Your big numbers do not arouse the concern you think they do. Can't you put them in perspective? When President Eisenhower was busily building the interstate highway system, how big was the budget then? More importantly, what was the minimum wage and how much were middle class taxpayers earning on average back then? I remember my father buying a 3-bedroom, 2-bath house on a half-acre of land in the suburbs of Washington, D.C. in the mid-1960s for about $30,000--the cost of a mid-size car these days. I suggest that cost-cutting is not the issue; believe it or not, my solution is even deeper tax cuts for the lower and middle class taxpayer! The key to economic recovery is to use Keynesian economics. That's right...good old-fashioned, demand-driven growth. If taxes were reduced to 10%, every $1 in government spending could potentially yield $10 in economic growth (i.e. income), and $1 in income tax revenue. The deficit is not all Obama's doing, but I believe he's on the right course to fix it.

Steve Osterday's picture
Steve Osterday - Apr 22, 2009

If I wanted to listen to the Faux entertainment system, I'd tune for Fox. This guy is NOT a commentator, he's a Republican, pushing the republican agenda, and this is nothing more than republican propaganda!
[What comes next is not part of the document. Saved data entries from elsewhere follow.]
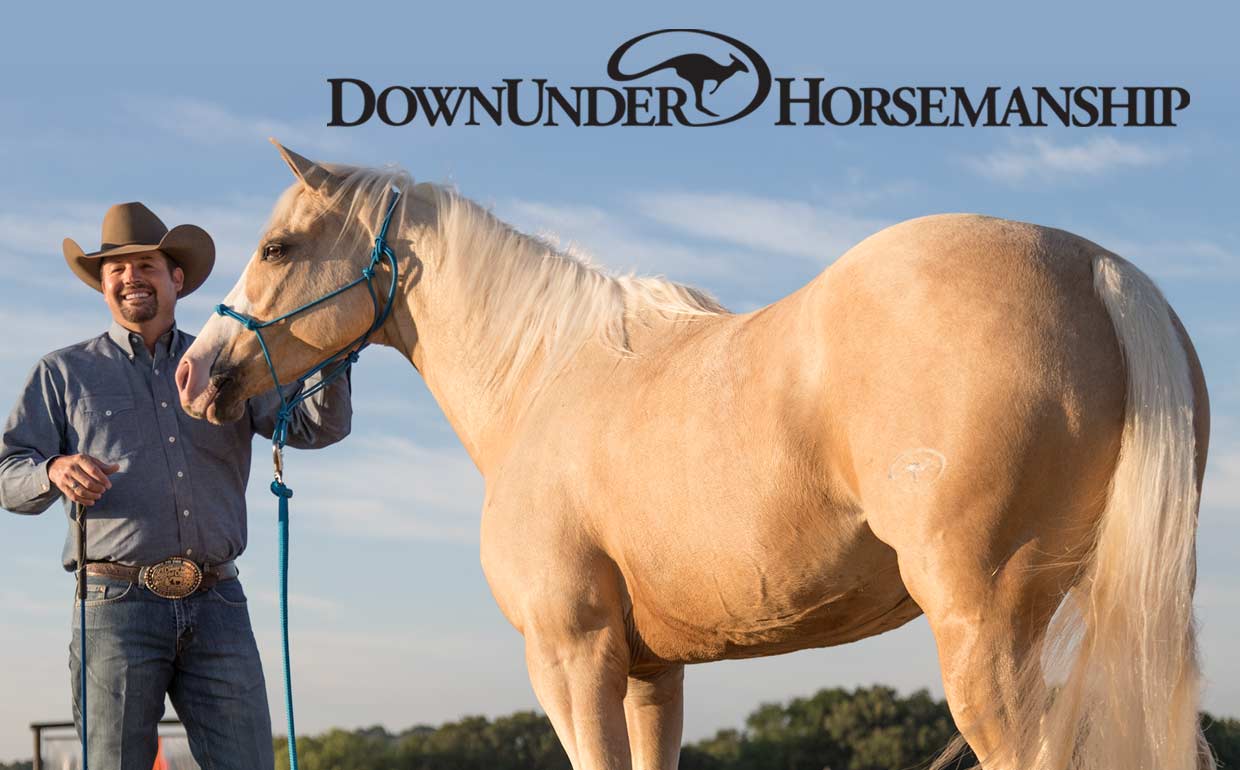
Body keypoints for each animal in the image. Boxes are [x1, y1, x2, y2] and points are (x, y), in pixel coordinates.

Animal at [176, 142, 1212, 770]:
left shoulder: (571, 656)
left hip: (985, 627)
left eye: (278, 245)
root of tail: (1094, 266)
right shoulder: (649, 670)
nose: (196, 375)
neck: (544, 376)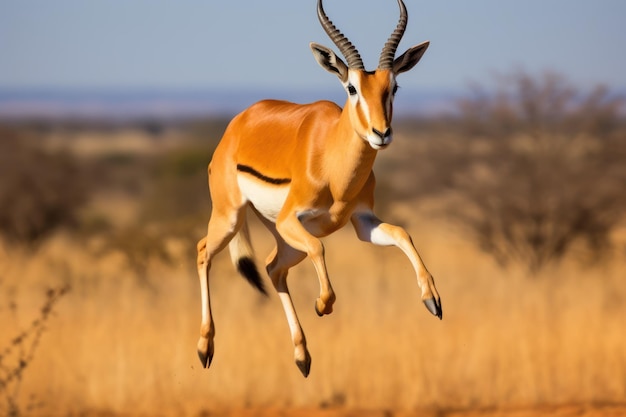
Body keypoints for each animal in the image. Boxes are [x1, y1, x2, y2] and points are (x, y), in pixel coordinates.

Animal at [197, 0, 442, 376]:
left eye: (394, 87)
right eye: (351, 88)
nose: (381, 133)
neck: (333, 164)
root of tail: (235, 127)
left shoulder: (363, 222)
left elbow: (403, 233)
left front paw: (432, 300)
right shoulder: (292, 219)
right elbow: (320, 249)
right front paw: (322, 304)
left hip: (283, 240)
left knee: (272, 268)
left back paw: (302, 356)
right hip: (231, 218)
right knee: (203, 253)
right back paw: (205, 348)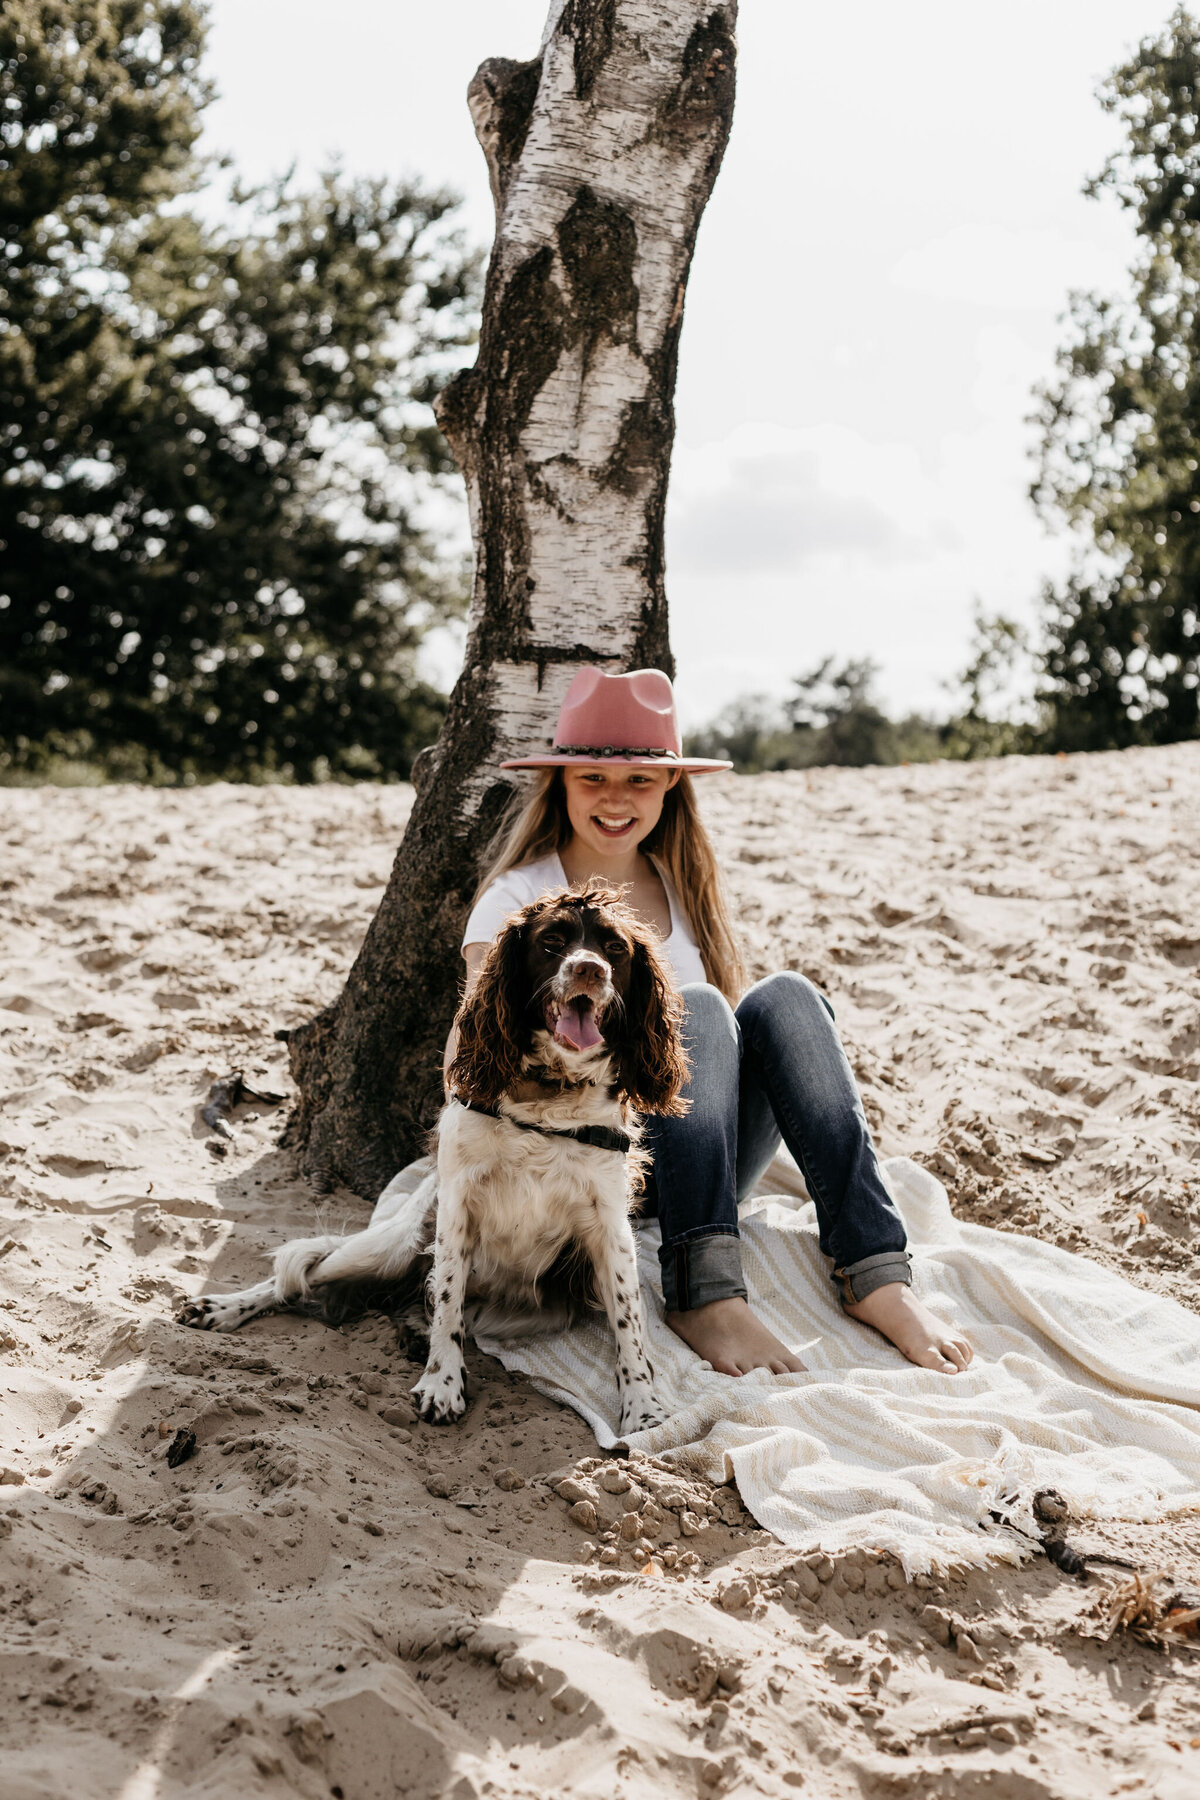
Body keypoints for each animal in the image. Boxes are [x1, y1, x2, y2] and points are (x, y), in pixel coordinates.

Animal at [177, 878, 683, 1440]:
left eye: (615, 948)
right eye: (552, 940)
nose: (590, 969)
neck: (550, 1094)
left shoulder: (609, 1225)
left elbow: (628, 1321)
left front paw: (643, 1406)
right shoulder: (457, 1204)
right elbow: (446, 1299)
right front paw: (442, 1383)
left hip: (535, 1309)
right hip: (392, 1245)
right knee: (300, 1276)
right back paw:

Then there is the issue of his being a 'research associate' - my wife is a well published researcher, WW wouldn't know 'research' if it bit him on the butt. There is NO useful information, NO thoughtful insight, just plain, unadulterated republican propaganda. I'd like to know how much the republican party is paying NPR for this advertisement? Every time I wake up to this jerk, I remind my wife to Not send any more money to NPR.

Steven Chapman's picture
Steven Chapman - Apr 22, 2009

I agree with most of what Mr. Wilkinson is saying regarding the Obama Budget. I disagree with the comment that America is a democracy. A research fellow should know the difference. The United States of America is a Republic. If this changed at some time in the past will someone please tell me when this change took place and when and where it was announced?